[Page images and extracted text]

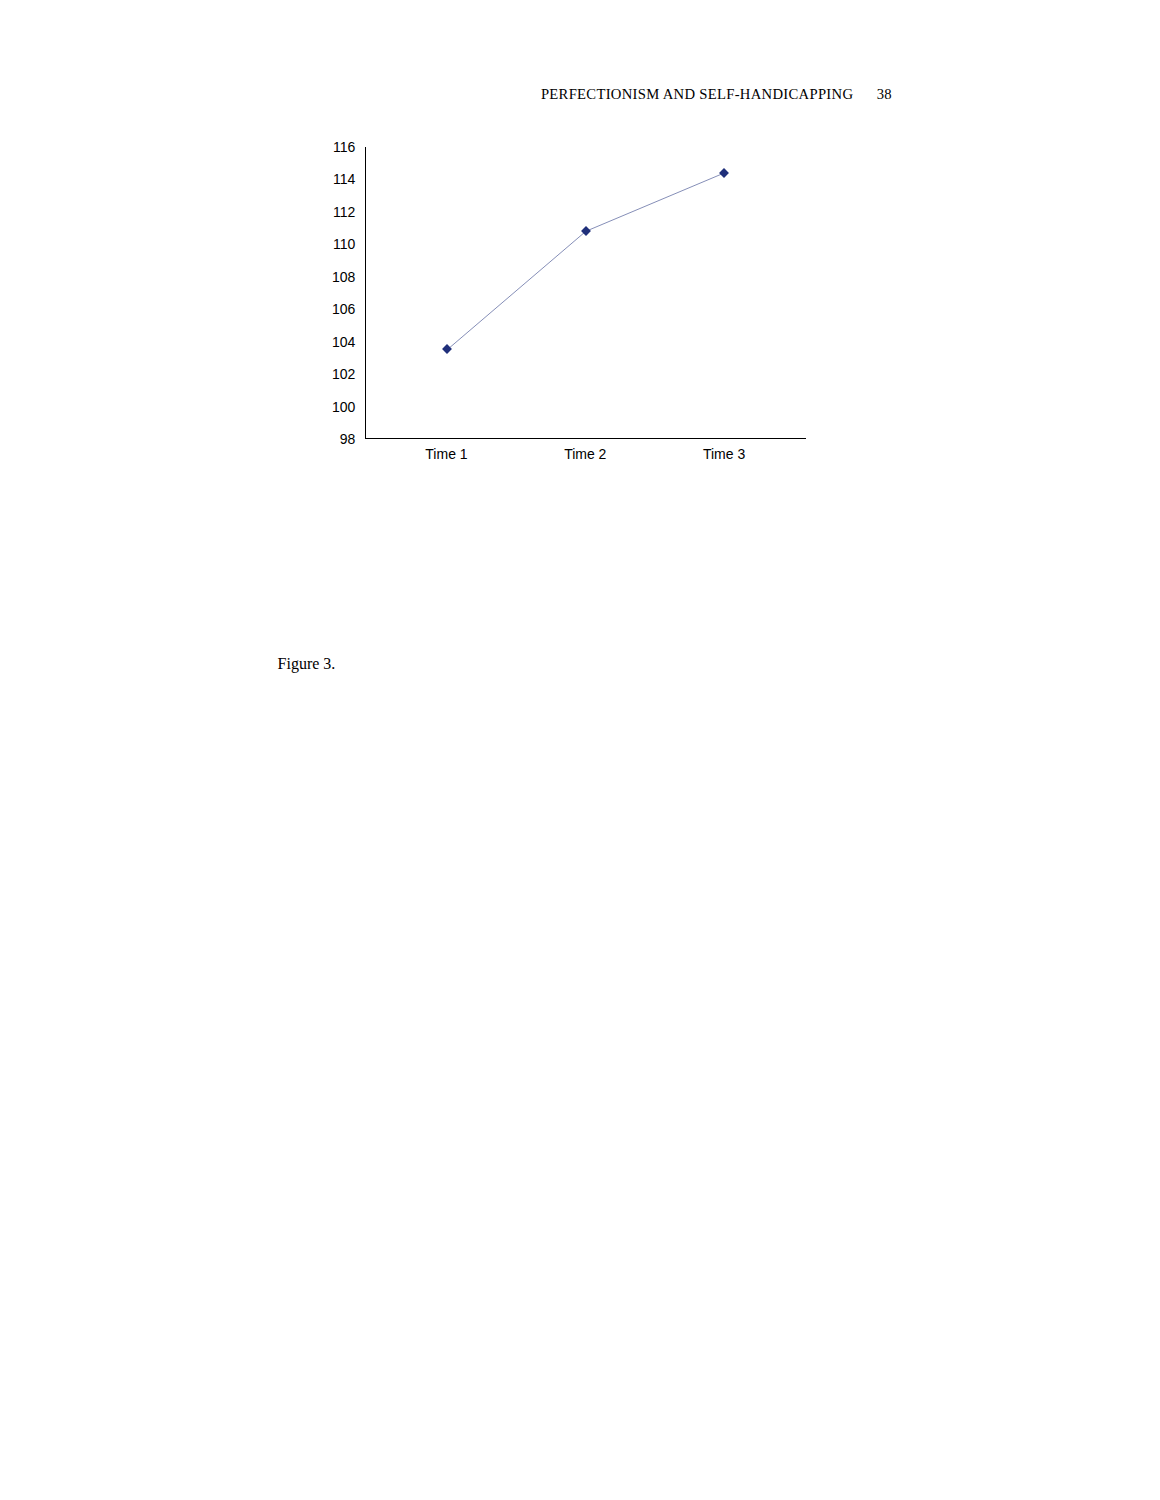PERFECTIONISM AND SELF-HANDICAPPING38
116 114 112 110 108 106 104 102 100 98
Data: Time1 = 103.5 -> y = (116-103.5)/18*100 = 69.44 Time2 = 110.8 -> y = (116-110.8)/18*100 = 28.89 Time3 = 114.4 -> y = (116-114.4)/18*100 = 8.89 x positions: 18.5, 50, 81.5
Time 1 Time 2 Time 3
Figure 3.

> [BRIEF]: If an entry holds a picture, skip the picture and print the rest of the data exactly.

> [SOLUTION TO THIS EXERCISE]:
PERFECTIONISM AND SELF-HANDICAPPING38
116 114 112 110 108 106 104 102 100 98
Data: Time1 = 103.5 -> y = (116-103.5)/18*100 = 69.44 Time2 = 110.8 -> y = (116-110.8)/18*100 = 28.89 Time3 = 114.4 -> y = (116-114.4)/18*100 = 8.89 x positions: 18.5, 50, 81.5
Time 1 Time 2 Time 3
Figure 3.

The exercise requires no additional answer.